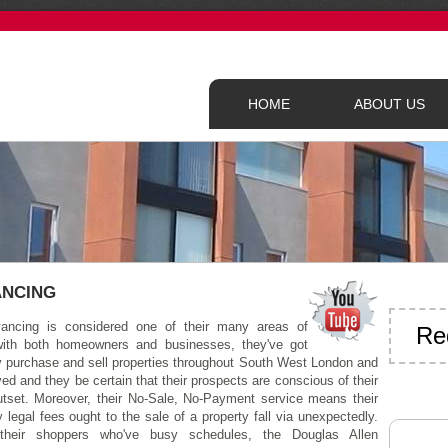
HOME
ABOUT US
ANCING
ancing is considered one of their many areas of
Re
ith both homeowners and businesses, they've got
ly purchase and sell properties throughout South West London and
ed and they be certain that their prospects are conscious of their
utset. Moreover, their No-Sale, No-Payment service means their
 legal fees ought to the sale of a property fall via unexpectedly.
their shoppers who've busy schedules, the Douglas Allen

────────────────────────────────────────

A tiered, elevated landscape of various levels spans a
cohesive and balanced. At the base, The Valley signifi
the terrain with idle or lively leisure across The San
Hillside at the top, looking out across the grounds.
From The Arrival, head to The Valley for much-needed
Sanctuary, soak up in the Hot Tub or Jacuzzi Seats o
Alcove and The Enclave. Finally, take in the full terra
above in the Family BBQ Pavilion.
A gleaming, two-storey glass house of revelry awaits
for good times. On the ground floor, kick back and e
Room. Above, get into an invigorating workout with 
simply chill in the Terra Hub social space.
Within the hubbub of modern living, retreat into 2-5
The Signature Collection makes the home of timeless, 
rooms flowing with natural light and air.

────────────────────────────────────────

Exercise instructions:
An exact copy of the lines above, from the one containing "From The Arrival, head" down to the one containing "rooms flowing with natural light and air." and including both, is the whole answer; retype it and nothing else.

Answer section:
From The Arrival, head to The Valley for much-needed
Sanctuary, soak up in the Hot Tub or Jacuzzi Seats o
Alcove and The Enclave. Finally, take in the full terra
above in the Family BBQ Pavilion.
A gleaming, two-storey glass house of revelry awaits
for good times. On the ground floor, kick back and e
Room. Above, get into an invigorating workout with 
simply chill in the Terra Hub social space.
Within the hubbub of modern living, retreat into 2-5
The Signature Collection makes the home of timeless, 
rooms flowing with natural light and air.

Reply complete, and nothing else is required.